Debate sobre a cultura do cancelamento na sociedade contemporânea
Enviada em 06/09/2021
O documentário “A vida depois do tombo”, disponível no streaming “Globoplay”, relata a turbulenta saída da cantora Karol Conká do “Big Brother Brasil”, em que esta, após protagonizar muitas cenas e atitudes problemáticas no programa foi então “cancelada” por quase todos os telespectadores. Com o documentário, é notório como a política do cancelamento vem sendo aplicada na sociedade contemporânea, embora a partir dela muitos debates sejam levantados sobre temas relativos ao preconceito, a pressão psicológica que o cancelado sofre também é muito preocupante.

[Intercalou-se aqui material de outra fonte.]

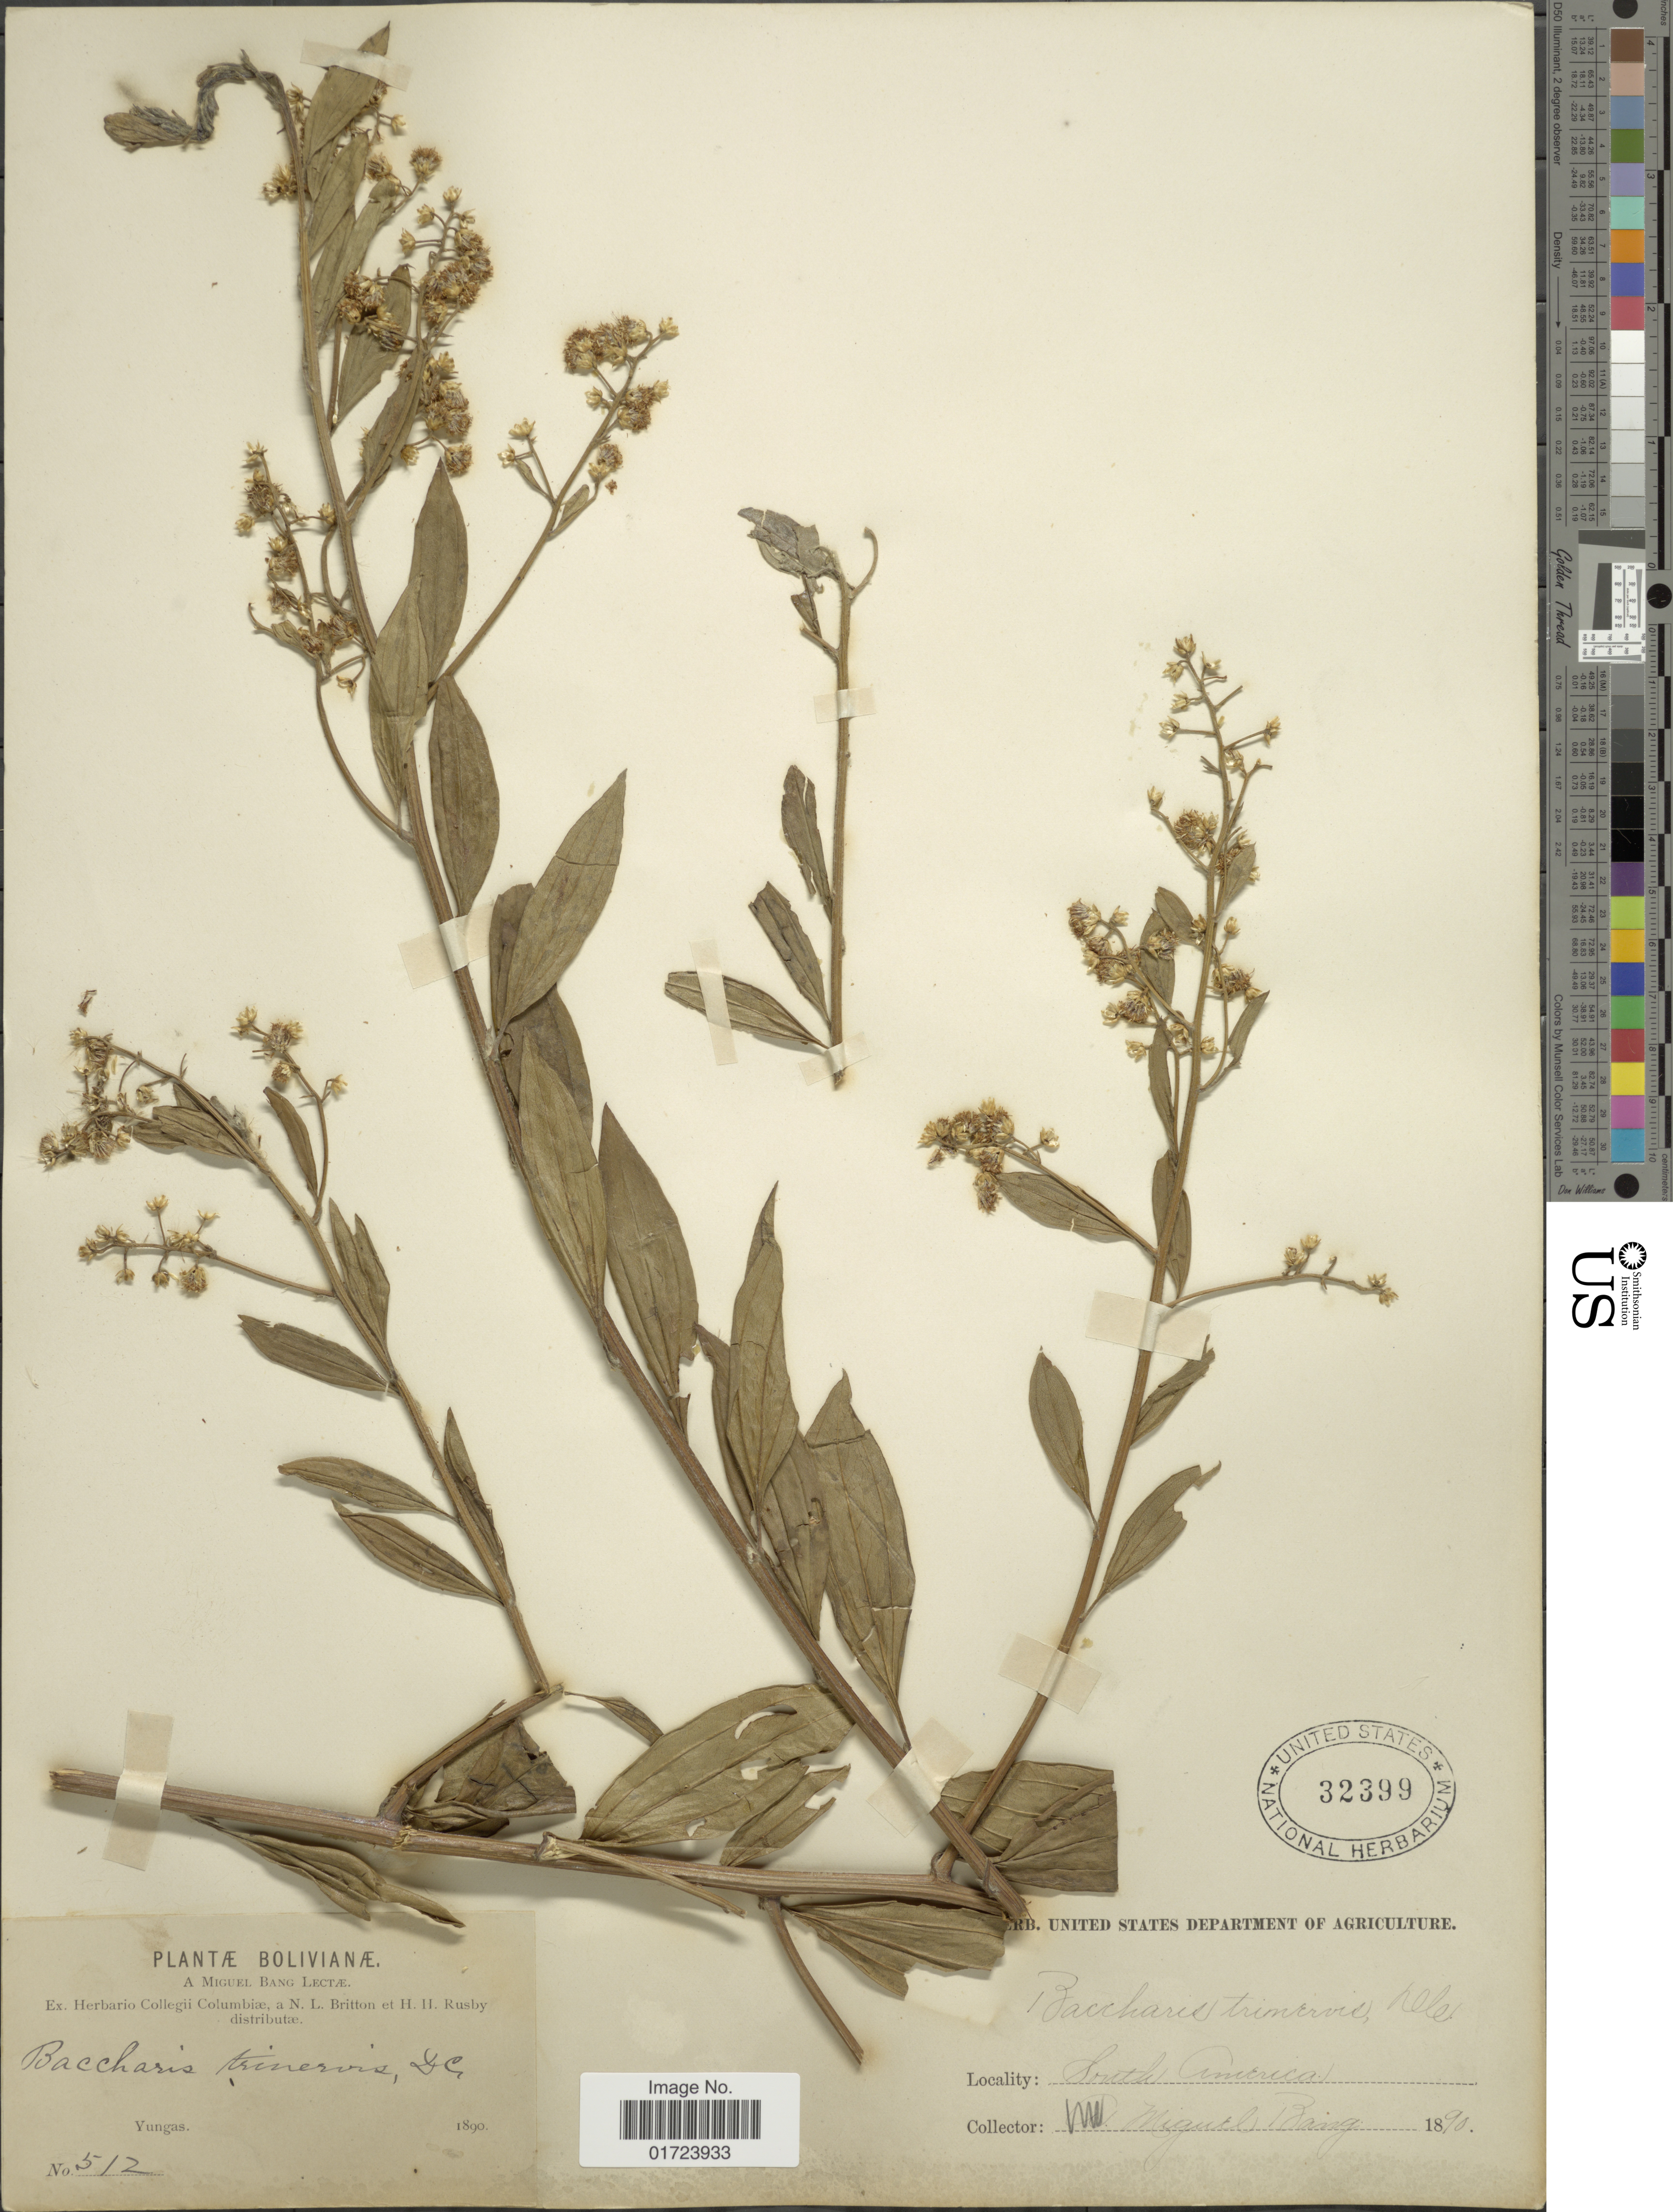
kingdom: Plantae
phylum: Tracheophyta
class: Magnoliopsida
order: Asterales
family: Asteraceae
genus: Baccharis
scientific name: Baccharis trinervis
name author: (Lam.) Pers.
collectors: M. Bang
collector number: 512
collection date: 1890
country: Bolivia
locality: Yungas.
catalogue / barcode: US 32399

Em primeiro lugar, sabe-se que a partir do cancelamento, pautas sobre diversos temas passaram a ser discutidas pela população, e o reconhecimento de preconceitos tornou-se mais palpável à sociedade. Entretanto, percebe-se que a cultura do cancelamento não se apresenta como solução para o respeito às diferenças, uma vez que ao invés de “cancelar” a problemática abordada, a cultura vem buscando cada vez mais atingir o autor que agiu de forma incoerente com a opinião do senso comum. Isto é, a incoerência se apresenta a medida que o cancelamento deixa de proporcionar o diálogo sobre a temática do problema, para exercer um tipo de justiça social que exclui o outro. Exemplificando essa tese, tem-se um episódio da série “Black Mirror”, na “Netflix”, em que, usuários por meio das redes sociais detiam o poder de julgar uns aos outros e no fim, tais réus eram exterminados do convívio social, ou seja, além da ficção o perigo desse tipo de condenação no vida real está em não conceder ao sujeito cancelado direito de mudança e reconhecimento do erro.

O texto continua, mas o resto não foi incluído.